**Exercise description:** Transcribe all of the data exactly. Omit the pictures.
** Opening The data block **
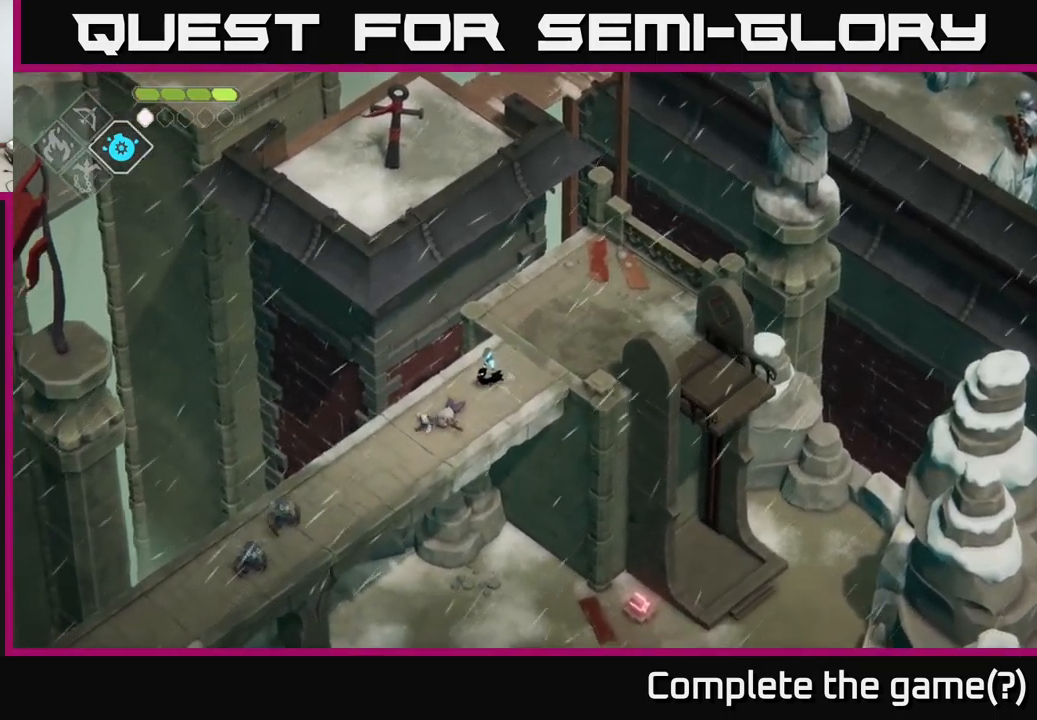
{"buttons": [], "left_stick": "center", "right_stick": "center", "events": [[67, "left_stick", "center"]]}
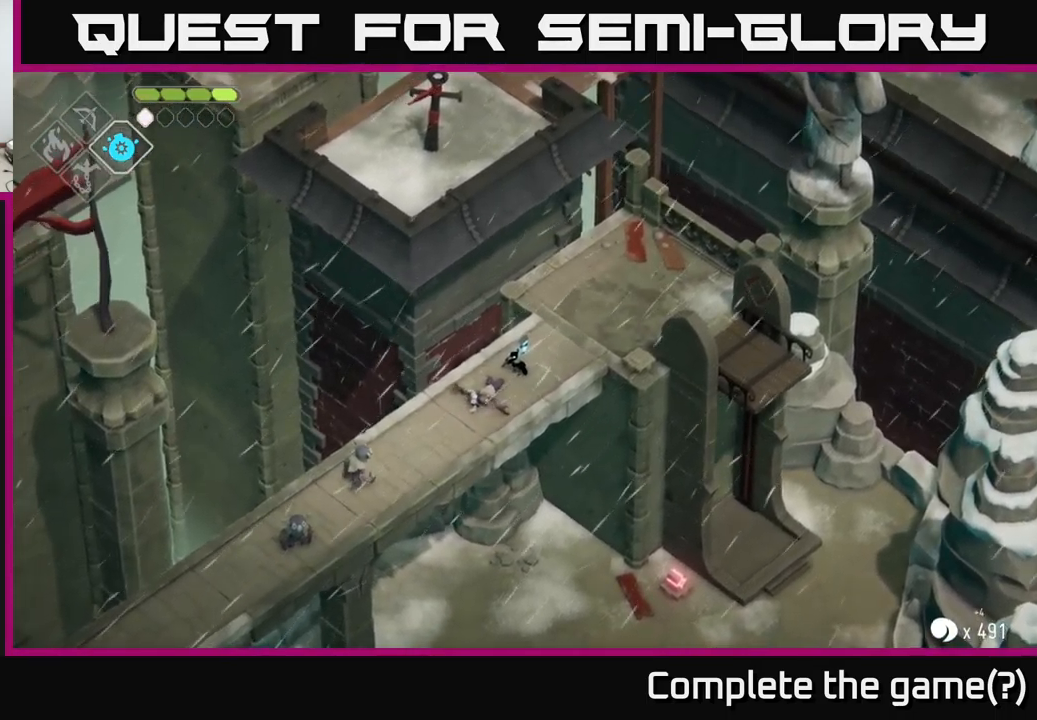
{"buttons": [], "left_stick": "center", "right_stick": "center", "events": [[383, "DPAD_LEFT", "down"], [483, "DPAD_LEFT", "up"]]}
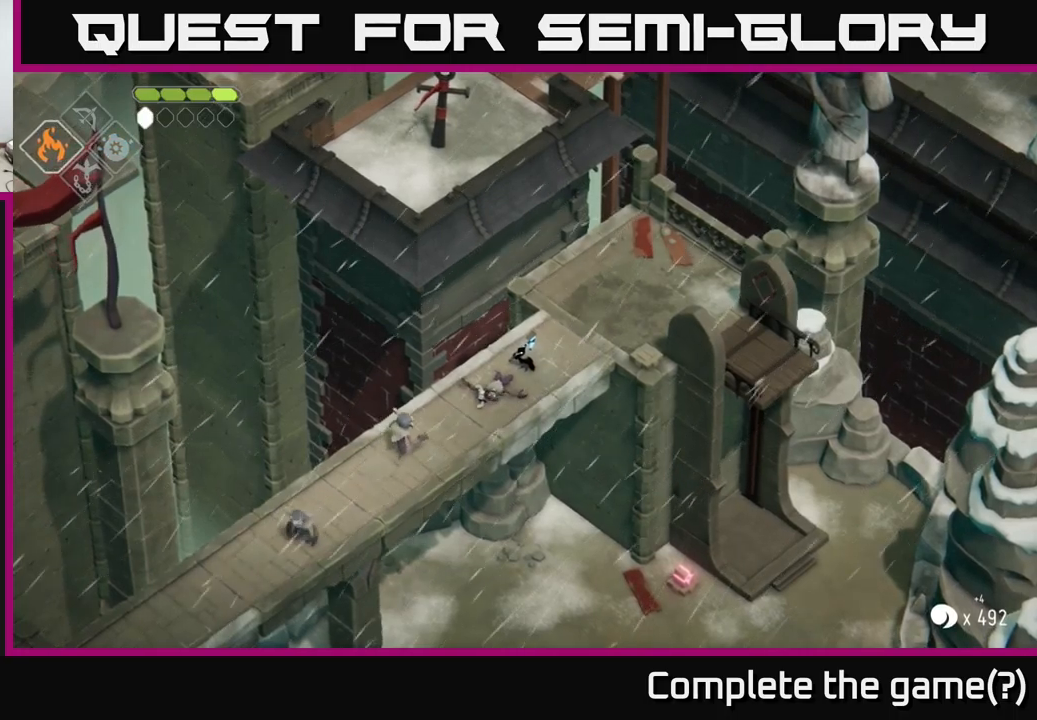
{"buttons": ["B", "L2"], "left_stick": "down-left", "right_stick": "center", "events": [[116, "L2", "down"], [150, "B", "down"], [150, "left_stick", "left"], [200, "left_stick", "down-left"]]}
** Closing The data block **
**Solution to the exercise:**
{"buttons": [], "left_stick": "center", "right_stick": "center", "events": [[67, "left_stick", "center"]]}
{"buttons": [], "left_stick": "center", "right_stick": "center", "events": [[383, "DPAD_LEFT", "down"], [483, "DPAD_LEFT", "up"]]}
{"buttons": ["B", "L2"], "left_stick": "down-left", "right_stick": "center", "events": [[116, "L2", "down"], [150, "B", "down"], [150, "left_stick", "left"], [200, "left_stick", "down-left"]]}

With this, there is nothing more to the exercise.